O primeiro passo na direção da cura é o reconhecimento da escravidão. A cultura moderna, frequentemente, suaviza a gravidade da adicção com discursos de “autenticidade” ou “liberdade de escolha”. Contudo, a Palavra de Deus nos chama ao arrependimento: reconhecer que a adicção é uma falsa fonte de salvação e retornar ao Deus que é o verdadeiro libertador. O Salmo 107 nos oferece uma narrativa de restauração: “clamaram ao Senhor na sua angústia, e ele os livrou das suas tribulações... quebrou as portas de bronze e despedaçou as trancas de ferro” (Sl 107.13-16). A restauração começa com um clamor humilde — não com promessas, mas com rendição.

Em segundo lugar, a Escritura oferece um novo centro para o coração humano. A adicção tem raízes no vazio existencial e na busca de sentido. Cristo, porém, é o pão da vida (Jo 6.35), a água que sacia eternamente (Jo 4.14), a luz que dissipa as trevas (Jo 8.12). Quando ele se torna o tesouro do coração, os falsos deuses perdem seu poder. Essa é a chave espiritual para a recuperação: a substituição do desejo desordenado por uma paixão mais gloriosa. Como escreveu Thomas Chalmers, pastor presbiteriano do século XIX, “o poder expulsivo de um novo afeto” é o que liberta o coração.

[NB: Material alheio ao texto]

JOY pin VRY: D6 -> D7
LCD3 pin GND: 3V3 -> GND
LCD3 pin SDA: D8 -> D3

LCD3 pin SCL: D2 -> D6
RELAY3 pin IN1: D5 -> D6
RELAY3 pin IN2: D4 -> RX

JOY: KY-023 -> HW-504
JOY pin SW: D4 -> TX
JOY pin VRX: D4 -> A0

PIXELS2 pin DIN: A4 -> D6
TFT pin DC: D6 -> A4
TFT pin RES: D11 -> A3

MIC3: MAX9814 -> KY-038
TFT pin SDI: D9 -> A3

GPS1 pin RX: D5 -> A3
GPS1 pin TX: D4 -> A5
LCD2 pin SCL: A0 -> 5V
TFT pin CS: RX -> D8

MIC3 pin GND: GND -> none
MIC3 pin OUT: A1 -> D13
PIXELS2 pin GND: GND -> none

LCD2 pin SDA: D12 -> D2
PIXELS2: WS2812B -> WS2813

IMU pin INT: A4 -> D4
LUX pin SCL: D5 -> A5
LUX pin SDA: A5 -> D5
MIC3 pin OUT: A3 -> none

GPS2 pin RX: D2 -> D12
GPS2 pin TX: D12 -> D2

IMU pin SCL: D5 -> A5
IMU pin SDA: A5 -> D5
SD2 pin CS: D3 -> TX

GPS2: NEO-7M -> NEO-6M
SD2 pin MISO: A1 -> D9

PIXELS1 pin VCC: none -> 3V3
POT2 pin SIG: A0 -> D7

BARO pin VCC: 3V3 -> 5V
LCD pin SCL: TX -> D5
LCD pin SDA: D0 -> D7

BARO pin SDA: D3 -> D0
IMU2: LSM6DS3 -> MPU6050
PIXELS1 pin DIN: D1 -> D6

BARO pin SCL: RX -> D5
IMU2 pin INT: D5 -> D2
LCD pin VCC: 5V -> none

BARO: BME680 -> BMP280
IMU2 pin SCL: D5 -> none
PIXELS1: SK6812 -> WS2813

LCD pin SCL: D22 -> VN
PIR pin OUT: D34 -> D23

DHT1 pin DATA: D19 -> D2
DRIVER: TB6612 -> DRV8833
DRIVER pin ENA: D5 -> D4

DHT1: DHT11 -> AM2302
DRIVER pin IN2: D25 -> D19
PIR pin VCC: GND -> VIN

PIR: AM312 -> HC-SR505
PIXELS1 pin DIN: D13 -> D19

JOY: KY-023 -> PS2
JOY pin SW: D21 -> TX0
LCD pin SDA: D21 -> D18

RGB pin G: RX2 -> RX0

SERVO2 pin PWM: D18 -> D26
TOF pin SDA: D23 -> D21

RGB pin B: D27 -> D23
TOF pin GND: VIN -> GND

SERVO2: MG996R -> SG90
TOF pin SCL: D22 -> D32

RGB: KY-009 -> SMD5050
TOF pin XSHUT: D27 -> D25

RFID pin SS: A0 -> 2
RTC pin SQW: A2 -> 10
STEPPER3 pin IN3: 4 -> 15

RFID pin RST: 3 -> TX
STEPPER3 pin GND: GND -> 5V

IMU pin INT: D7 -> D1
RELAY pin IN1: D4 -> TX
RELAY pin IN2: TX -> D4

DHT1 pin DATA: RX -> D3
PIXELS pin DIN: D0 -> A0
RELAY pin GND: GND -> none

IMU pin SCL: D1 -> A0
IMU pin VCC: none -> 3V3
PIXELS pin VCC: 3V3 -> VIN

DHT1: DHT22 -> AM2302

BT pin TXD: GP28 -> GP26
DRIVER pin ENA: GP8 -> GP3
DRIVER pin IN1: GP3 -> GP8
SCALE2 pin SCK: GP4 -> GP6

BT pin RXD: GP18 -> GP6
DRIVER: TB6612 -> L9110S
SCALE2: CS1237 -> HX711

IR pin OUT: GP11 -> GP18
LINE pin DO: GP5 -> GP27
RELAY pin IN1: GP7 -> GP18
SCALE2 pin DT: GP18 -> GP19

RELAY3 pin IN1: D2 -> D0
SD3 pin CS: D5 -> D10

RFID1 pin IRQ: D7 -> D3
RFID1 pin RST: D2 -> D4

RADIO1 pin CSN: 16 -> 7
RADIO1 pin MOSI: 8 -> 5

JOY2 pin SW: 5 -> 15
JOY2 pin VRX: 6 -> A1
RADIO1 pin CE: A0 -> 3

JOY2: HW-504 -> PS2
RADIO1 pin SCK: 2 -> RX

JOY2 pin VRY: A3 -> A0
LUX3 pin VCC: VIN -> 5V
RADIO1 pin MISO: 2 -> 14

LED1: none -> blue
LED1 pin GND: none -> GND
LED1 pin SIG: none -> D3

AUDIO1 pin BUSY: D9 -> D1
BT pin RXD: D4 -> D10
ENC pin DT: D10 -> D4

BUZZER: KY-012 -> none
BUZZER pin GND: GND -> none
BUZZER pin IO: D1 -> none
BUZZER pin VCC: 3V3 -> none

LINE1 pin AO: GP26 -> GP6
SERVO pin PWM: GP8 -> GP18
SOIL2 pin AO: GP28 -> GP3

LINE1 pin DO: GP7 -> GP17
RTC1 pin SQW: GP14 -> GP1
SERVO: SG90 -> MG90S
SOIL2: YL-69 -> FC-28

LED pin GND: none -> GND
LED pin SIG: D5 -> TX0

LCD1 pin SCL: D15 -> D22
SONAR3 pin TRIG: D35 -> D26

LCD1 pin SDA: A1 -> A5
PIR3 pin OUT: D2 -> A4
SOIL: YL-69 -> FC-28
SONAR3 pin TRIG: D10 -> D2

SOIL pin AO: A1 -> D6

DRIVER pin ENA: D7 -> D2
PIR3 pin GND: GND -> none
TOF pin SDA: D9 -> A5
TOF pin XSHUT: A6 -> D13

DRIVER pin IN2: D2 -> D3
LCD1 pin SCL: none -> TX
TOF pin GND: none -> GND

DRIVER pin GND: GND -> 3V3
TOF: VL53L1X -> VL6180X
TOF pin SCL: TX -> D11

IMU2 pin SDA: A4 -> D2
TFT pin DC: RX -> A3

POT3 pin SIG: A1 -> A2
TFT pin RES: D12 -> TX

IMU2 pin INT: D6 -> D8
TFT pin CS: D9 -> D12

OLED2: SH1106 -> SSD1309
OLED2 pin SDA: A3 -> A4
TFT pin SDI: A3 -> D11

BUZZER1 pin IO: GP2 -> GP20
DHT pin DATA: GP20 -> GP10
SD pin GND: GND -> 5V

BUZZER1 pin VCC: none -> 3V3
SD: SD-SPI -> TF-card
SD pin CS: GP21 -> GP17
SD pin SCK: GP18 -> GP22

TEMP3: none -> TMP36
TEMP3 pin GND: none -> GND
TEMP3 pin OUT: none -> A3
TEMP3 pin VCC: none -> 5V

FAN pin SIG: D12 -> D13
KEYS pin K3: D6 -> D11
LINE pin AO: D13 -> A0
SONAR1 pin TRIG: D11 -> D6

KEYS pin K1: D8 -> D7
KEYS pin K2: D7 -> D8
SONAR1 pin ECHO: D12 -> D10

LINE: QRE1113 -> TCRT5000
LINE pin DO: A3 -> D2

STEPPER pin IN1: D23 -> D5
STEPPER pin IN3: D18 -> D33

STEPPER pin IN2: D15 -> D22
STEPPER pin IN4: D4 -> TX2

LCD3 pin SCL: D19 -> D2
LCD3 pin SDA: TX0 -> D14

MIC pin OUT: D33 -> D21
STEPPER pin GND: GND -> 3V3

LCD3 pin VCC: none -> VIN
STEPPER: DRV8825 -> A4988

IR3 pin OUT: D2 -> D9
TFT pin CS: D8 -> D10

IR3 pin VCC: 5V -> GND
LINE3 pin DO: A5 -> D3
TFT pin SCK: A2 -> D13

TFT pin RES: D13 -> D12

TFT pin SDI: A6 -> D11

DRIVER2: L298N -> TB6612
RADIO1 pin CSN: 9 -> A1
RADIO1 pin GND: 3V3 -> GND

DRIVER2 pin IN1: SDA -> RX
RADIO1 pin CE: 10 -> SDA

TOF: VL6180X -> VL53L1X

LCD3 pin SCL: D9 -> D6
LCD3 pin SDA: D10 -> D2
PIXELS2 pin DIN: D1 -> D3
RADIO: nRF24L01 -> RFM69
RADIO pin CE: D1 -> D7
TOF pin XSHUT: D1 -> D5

Contudo, essa renovação não acontece de forma isolada. A Igreja de Cristo é chamada a ser comunidade de cura — não um tribunal que julga, mas um corpo que acolhe, sustenta e disciplina em amor. Em Gálatas 6.1-2, Paulo exorta os cristãos a restaurarem com mansidão os que caíram e a levarem as cargas uns dos outros. A batalha contra a adicção não é solitária: ela requer comunhão, discipulado, oração e prestação de contas. Grupos de apoio cristãos, aconselhamento bíblico e o acompanhamento pastoral são instrumentos da graça de Deus nesse processo.

Adicionalmente, a visão reformada da providência de Deus nos ensina que mesmo os maiores fracassos podem ser usados para conduzir à maturidade espiritual. João Calvino afirmava que “nada acontece por acaso, mas tudo está sob o governo de Deus”. Assim, uma história marcada por adicções e recaídas não é automaticamente uma história perdida. Em Cristo, há recomeços. Há redenção. Há novo nascimento. O sofrimento causado pela adicção pode tornar-se, pela graça, uma porta para a vida.